You see those onions in the picture there? Those are shallots, freshly picked from the garden. It’s not time to pick shallots; but earlier this week I noticed some of them blooming. Sigh.
There’s a lot of differing information about flowering shallots - whether or not they can stay in the ground or need to be harvested immediately, whether they store well or not after developing a flower, and whether shallots should even flower at all, given that we never plant them from true seed, only from clones.
Shallots come in two types, French Red or French Grey. We’ve only grown French Grey once, as they are hard to source. However they were the best shallots we have ever had, hands down. French Red are more common and more easy to find, and that’s what we planted this year. I have two 4x8 beds of them. I over-planted, wanting a lot for storage, since last year our crop failed and we had to buy them all year (maddening). They’ve been doing great. But we have had a VERY wet and chilly March, and apparently that can make shallots flower. I dunno, my local land-grant college, UC Davis, has zero information about that. But other sources online say that wet and cold springs can trick shallots into flowering. And we have had an incredibly wet and cold spring. I shouldn’t be harvesting these shallots until May or even June; they don’t even form bulbs until late spring.

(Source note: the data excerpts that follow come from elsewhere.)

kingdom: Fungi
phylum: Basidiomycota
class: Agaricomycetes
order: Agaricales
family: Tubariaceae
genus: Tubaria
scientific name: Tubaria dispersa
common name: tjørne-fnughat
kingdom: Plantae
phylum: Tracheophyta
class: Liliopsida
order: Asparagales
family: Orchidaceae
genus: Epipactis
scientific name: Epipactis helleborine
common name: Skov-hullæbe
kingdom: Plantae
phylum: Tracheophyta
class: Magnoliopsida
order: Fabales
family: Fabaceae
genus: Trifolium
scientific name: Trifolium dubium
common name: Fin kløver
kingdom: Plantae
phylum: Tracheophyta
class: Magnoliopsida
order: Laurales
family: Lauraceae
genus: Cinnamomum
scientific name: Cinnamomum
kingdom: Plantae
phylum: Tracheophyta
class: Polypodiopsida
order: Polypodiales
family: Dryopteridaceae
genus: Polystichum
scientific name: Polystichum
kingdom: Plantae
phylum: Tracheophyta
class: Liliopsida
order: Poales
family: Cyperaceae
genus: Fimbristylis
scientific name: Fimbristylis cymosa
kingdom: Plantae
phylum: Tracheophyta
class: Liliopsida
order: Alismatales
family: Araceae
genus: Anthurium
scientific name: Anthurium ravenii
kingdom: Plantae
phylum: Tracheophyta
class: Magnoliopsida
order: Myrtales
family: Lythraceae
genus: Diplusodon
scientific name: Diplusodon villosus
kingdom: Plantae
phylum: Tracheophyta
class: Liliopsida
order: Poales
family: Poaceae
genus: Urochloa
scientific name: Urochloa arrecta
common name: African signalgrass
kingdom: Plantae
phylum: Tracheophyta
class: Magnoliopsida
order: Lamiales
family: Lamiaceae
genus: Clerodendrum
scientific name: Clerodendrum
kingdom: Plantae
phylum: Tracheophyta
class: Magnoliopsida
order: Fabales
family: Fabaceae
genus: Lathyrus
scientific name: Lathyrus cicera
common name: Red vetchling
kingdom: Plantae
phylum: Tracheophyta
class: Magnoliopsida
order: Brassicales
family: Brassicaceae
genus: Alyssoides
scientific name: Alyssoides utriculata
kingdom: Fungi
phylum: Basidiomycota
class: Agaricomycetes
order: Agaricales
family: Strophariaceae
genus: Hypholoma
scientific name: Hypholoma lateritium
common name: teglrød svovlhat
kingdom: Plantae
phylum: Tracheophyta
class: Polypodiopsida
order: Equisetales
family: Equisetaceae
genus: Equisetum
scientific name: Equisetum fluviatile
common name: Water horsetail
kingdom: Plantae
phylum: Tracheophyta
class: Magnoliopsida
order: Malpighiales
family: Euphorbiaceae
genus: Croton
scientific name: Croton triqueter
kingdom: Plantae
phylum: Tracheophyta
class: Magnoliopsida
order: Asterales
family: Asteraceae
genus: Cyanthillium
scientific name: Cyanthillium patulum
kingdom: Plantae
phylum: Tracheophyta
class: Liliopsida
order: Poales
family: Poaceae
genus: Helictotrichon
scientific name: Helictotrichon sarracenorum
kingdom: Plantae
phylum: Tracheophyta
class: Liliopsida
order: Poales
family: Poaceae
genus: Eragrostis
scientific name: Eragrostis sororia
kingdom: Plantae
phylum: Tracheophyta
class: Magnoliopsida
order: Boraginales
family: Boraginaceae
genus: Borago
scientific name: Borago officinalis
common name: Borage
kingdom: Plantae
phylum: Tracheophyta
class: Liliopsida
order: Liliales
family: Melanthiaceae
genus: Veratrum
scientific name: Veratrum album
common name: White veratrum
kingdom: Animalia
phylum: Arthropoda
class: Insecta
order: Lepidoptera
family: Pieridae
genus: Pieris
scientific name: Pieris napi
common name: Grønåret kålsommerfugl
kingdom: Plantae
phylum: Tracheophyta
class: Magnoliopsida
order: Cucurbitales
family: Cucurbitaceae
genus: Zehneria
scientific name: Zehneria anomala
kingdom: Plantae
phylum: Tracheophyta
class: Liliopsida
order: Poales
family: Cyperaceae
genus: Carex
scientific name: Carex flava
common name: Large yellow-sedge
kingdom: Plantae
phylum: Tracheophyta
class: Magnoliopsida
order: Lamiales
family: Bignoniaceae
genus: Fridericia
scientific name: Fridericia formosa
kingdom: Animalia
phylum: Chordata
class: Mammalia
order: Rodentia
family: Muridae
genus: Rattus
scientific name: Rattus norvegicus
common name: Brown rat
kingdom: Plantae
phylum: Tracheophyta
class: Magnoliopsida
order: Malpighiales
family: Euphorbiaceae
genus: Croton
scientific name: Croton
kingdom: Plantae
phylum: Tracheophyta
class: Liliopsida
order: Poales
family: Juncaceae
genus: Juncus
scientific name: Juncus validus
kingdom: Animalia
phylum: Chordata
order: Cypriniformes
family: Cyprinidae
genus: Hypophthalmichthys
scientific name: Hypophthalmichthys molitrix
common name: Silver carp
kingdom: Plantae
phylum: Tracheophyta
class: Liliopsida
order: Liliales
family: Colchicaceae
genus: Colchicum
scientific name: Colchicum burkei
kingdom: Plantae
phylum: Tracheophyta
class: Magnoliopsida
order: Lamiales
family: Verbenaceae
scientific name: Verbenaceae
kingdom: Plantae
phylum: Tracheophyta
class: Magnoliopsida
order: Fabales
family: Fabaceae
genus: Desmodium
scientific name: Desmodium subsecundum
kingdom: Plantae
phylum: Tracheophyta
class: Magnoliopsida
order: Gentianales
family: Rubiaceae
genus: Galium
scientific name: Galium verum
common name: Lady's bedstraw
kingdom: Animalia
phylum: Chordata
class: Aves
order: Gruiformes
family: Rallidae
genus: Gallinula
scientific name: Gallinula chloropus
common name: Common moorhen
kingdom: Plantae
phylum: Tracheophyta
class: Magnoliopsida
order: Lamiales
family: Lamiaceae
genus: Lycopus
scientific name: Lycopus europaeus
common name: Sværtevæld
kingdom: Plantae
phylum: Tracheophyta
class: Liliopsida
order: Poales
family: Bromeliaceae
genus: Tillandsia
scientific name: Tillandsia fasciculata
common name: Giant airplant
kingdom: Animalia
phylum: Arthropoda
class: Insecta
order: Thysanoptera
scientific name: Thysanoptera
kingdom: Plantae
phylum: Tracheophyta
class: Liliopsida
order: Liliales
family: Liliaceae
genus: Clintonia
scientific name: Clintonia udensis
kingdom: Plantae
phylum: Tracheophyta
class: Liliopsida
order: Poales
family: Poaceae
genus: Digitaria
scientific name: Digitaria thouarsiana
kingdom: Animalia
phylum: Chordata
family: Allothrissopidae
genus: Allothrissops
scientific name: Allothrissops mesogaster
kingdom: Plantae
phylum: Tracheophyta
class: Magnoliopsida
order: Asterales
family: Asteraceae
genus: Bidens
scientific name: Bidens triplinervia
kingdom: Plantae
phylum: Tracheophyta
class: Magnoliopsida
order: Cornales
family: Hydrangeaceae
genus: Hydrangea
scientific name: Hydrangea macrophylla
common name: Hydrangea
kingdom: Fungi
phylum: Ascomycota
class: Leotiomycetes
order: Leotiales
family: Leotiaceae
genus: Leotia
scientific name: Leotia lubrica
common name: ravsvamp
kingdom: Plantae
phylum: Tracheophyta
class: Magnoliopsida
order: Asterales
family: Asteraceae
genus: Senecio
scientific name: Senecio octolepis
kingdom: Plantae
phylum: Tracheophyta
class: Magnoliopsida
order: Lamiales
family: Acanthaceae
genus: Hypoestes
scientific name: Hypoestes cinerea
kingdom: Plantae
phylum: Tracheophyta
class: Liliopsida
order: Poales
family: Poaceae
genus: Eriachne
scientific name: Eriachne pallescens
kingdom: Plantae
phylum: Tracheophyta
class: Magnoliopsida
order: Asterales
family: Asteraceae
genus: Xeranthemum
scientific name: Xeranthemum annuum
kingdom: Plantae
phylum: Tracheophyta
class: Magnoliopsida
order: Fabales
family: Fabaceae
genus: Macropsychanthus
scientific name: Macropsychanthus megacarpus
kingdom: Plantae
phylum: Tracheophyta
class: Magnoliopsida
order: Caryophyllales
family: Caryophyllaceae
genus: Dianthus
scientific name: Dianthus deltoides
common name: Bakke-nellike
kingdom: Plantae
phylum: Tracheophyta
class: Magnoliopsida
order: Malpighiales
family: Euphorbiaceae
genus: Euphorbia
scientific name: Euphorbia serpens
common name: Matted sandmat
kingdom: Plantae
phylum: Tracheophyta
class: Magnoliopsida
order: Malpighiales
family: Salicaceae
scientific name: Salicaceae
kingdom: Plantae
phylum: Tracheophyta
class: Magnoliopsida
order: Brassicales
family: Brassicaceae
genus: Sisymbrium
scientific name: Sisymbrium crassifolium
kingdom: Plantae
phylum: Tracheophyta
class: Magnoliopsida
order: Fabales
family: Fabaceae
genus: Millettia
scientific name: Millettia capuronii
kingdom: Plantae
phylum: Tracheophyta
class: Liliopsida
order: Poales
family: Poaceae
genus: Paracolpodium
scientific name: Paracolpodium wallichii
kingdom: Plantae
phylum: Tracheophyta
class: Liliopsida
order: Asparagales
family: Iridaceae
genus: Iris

UC says if they flower, just cut off those stalks and let the shallot stay in ground longer. Other sources say you must pull those shallots and eat them immediately. So, I’ll do a little experiment. The ones that have flowered already, I pulled and have curing above the chicken coop (except for the ones we’ll eat tonight). If more flower in the next couple of weeks, I’ll just cut the flower stalk off and leave them in the ground. And we’ll see how they do. I mean, it makes sense to me. With hardneck garlic, you just cut the flower stalks off (and eat them, they are ‘scapes’ and considered a delicacy) and leave the bulbs in the ground for another month or so to grow big.
With more rain in the forecast (unbelievable, really) I expect more flowering shallots.